[WHAT TO WORK ON]
A single number is required: how many lines in the records below contain "String".

[GIVEN INFORMATION]
_ _ _ _ _

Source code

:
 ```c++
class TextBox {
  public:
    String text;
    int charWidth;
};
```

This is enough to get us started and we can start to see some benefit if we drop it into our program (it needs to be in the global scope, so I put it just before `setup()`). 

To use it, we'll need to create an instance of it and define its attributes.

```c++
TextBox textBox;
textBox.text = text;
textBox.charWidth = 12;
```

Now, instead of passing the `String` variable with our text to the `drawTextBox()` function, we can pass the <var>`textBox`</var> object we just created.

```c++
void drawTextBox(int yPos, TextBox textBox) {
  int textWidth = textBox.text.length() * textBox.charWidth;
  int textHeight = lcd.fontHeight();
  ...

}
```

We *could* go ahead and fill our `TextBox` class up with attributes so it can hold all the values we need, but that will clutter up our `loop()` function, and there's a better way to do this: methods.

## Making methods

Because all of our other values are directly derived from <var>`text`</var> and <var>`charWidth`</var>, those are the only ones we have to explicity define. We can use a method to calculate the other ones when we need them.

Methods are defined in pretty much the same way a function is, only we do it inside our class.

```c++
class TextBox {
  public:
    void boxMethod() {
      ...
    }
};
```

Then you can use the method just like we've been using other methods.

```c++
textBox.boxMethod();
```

_ _ _ _ _

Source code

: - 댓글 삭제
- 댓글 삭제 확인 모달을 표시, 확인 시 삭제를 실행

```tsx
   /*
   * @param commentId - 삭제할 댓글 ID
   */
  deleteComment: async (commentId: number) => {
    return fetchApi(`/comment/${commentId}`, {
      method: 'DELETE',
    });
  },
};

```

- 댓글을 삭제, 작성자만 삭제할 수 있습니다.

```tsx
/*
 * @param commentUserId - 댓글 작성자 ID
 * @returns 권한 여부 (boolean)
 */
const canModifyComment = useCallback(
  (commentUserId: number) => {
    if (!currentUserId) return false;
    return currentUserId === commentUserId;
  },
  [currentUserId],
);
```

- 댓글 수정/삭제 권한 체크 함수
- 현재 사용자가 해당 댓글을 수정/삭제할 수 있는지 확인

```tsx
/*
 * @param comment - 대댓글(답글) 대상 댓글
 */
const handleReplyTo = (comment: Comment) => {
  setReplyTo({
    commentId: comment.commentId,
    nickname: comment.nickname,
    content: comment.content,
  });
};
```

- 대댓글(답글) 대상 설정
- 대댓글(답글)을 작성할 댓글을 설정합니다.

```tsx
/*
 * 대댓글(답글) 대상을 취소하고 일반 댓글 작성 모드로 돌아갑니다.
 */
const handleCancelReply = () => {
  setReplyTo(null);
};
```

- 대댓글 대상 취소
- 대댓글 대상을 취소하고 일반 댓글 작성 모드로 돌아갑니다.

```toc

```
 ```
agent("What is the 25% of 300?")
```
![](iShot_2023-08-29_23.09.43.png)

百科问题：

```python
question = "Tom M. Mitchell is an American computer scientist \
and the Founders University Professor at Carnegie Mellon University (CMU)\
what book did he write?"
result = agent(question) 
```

_ _ _ _ _

[TASK RESULT]
2